Fermenting with Pulsair
Each tank outside is linked to a central Pulsair System that Ortman uses to manage red fermentations. A heavy-duty Gardner Denver air compressor sends air to each tank. In addition to Pulsair, the winery has a TankNet system to control and monitor fermentation temperatures. That system also is linked to the winery’s barrel room to monitor humidity and trigger the chiller and SmartFog system if needed.
Ortman said he manages the Pulsair System with a central control panel to set the level of air and the timing of each pulse for every tank. For a tank that’s just been filled with must, Ortman can program the system to deliver six pulses per day, getting it well mixed so he can get an accurate lab analysis on the juice.
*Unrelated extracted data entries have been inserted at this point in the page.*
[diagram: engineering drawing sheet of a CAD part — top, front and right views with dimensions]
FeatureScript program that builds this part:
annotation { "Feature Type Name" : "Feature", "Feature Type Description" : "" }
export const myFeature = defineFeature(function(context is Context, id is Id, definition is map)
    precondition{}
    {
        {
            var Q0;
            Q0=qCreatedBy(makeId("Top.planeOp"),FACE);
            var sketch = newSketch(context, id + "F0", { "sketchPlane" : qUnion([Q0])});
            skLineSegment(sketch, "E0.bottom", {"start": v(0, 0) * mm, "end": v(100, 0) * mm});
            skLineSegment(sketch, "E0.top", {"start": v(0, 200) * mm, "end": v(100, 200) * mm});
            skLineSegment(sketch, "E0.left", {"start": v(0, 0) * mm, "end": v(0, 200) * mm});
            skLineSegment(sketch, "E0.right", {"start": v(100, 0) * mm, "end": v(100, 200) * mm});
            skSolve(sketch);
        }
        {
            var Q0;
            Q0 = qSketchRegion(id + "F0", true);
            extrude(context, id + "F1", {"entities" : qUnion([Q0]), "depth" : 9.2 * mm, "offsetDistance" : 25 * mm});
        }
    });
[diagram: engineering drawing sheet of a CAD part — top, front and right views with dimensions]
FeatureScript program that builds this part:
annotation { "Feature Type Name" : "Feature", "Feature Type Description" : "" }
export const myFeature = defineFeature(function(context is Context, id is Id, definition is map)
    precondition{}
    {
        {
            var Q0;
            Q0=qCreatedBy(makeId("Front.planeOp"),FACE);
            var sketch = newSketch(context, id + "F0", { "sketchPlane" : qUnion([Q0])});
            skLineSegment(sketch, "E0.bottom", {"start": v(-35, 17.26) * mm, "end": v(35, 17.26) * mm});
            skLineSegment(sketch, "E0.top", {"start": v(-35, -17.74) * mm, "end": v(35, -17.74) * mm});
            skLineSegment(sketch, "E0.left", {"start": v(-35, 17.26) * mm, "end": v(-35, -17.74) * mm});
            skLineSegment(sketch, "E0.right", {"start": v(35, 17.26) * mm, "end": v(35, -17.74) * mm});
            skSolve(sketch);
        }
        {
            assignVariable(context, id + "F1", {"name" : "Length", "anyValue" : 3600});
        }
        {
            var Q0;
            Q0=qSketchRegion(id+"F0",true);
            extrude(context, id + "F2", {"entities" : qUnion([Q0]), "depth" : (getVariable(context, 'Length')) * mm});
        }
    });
Later, as fermentation begins, Ortman said he sets the frequency, duration and timing of air blasts for each tank.
Instead of having cellar workers insert long probes to deliver air beneath the cap, each tank is fitted with a valve in the center of the tank bottom, which delivers a pulse of air through the entire column of must. The valves also enable Ortman to ensure the tanks receive the correct amount of air pressure and dial back the pressure if needed. By being able to do that, Ortman said he could fill a tank about halfway and run a fermentation but reduce the air pressure for a gentler blast of air.
He said he became familiar with the Pulsair system while working at Cellar 360 in Paso Robles, where he had the chance to experiment with it. “I just think it’s amazingly flexible,” he said.
During a peak period in harvest, Ortman said he could adjust the system to run a quicker fermentation for maximum extraction yet still clear tanks in about a week. Ortman can also adjust for seasonal variation if the grape phenolics aren’t exactly where expected or needed, and he can apply a highly precise fermentation protocol to get the wine where it needs to be. In addition to being flexible, the system is more reliable as well.
The other benefit he’s found is that by eliminating punch downs or pump overs, the winery is safer and winemaking requires less labor. While the Pulsair system is mixing tanks, cellar workers can be processing fruit, sanitizing other tanks or topping barrels rather than standing next to a tank for 45 minutes to an hour minding a pump over. “There’s just a lot less labor involved,” he said.
After helping to build a crush pad from the ground up, Ortman’s looking forward to managing the next phase of expansion at the winery. The goal is to expand production capacity while also ensuring the wine remains a steady performer.